Take astrology, for instance. Once it was the dominant world-view… kings had their own astrologers…now it’s been reduced to the horoscope columns in ladies’ magazines.
Same thing with religions based on human sacrifice: what’s left of the grisly Incan and Aztec religions today? Harmless street processions and candy-skulls made of sugar. But once upon a time, they cut out human hearts to appease the sun-god, and put children on frigid mountain-tops to die… way back when the underlying pagan ideas were taken seriously.
Ideas that cannot carry themselves by practical application or commercial gain — unlike, say, the theory of gravity or electricity — lose value but never entirely go away. (Yes, this also means that some religious belief systems may be stronger than others in terms of commercial success.)
Today’s culture is awash with these devalued “leftovers” from ideas and beliefs that were influential long ago, but didn’t stand the test of time.
So don’t lose hope. Even irrationalism wears down…given enough millennia.
2006-07-21 05:09:00
I’d have to agree with you on the macroscale but thousands of years is a long time to wait some of us are worried now.

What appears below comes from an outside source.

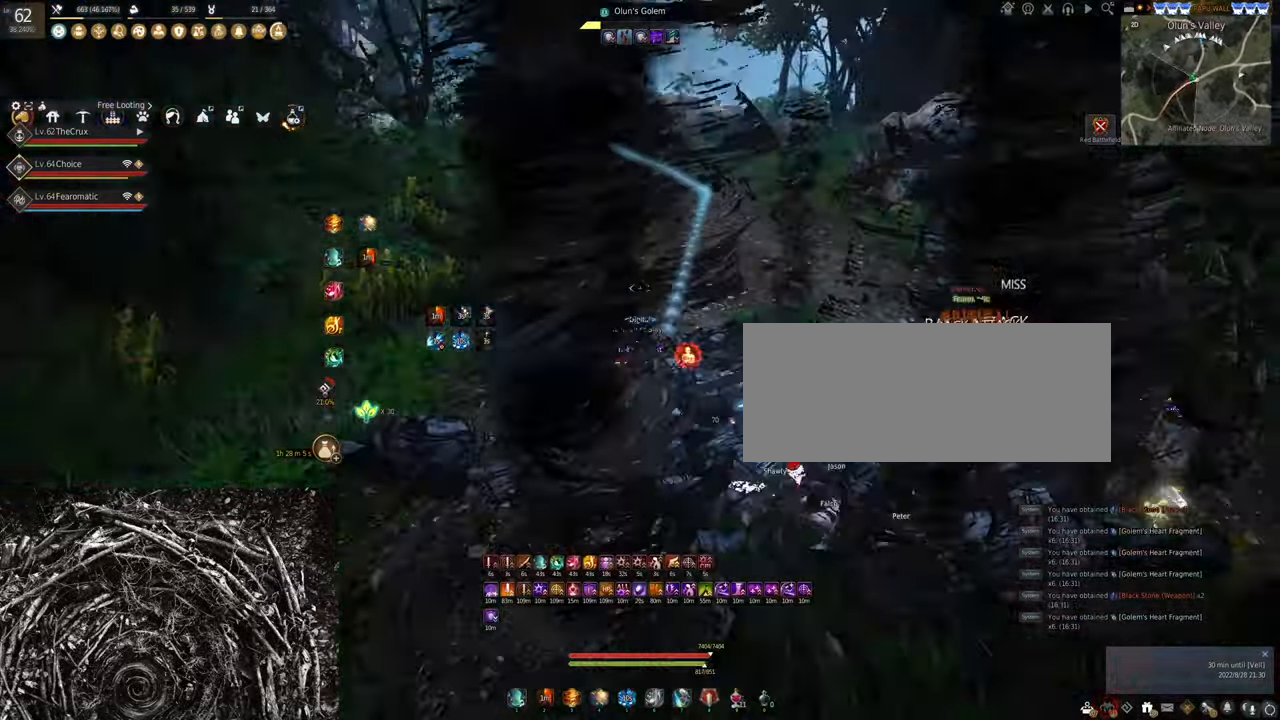
{"keys": ["f", "w"], "mouse": [], "events": [[133, "mouse_right", "down"], [233, "mouse_right", "up"], [433, "f", "down"]]}
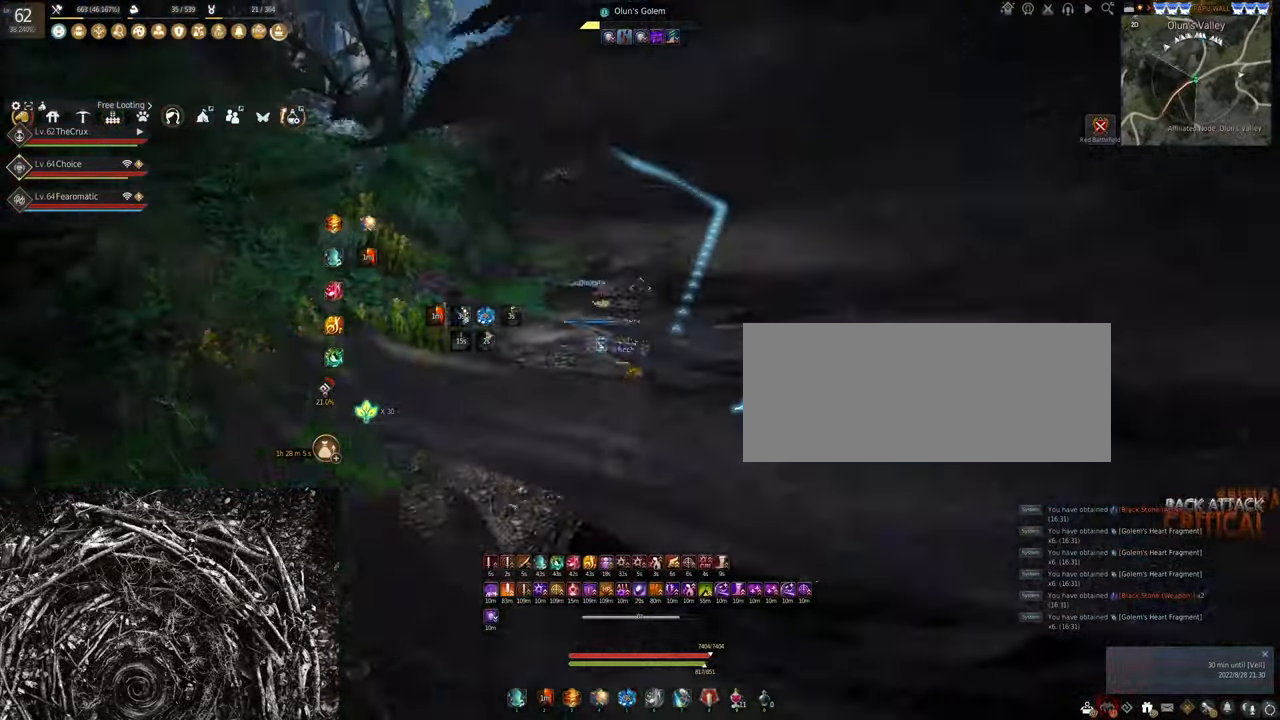
{"keys": ["f", "shift", "w"], "mouse": [], "events": [[266, "shift", "down"]]}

And past trends aren’t really an ironclad prediction for the future. Sometimes the direction the pendulum is swinging is only obvious in hindsight.
2006-08-29 22:14:52
I really am curious about what exactly the percieved threat or inherent danger is in embracing magical thinking? Is it not possible to practice ceremonial magic, perhaps a weekly ritual for a spiritual practice, just as many non magical thinking folks attend a weekly church service, and still be a rational, intelligent person?
If there really is a desire for a method or practice to attempt a mass change of societal perspective, then language is key. William S. Burroughs referred to language as a virus, meaning it mutates and transforms and spreads. So, I think a fair amount of change may be a possibility from the incorporation of a simple concept called “maybe logic”. The basic notion is the incorporation of the term “maybe” in place of “is”, in order to move away from narrow absolutist thought. This general idea was put forth as a writing model that I believe was pioneered by Robert Anton Wilson called “E-Prime” or English Prime. This all originates with the ideas of the Polish semanticist Alfred Korzbyski who was hoping to liberate our thinking from the dark ages confines of Aristotelian logic.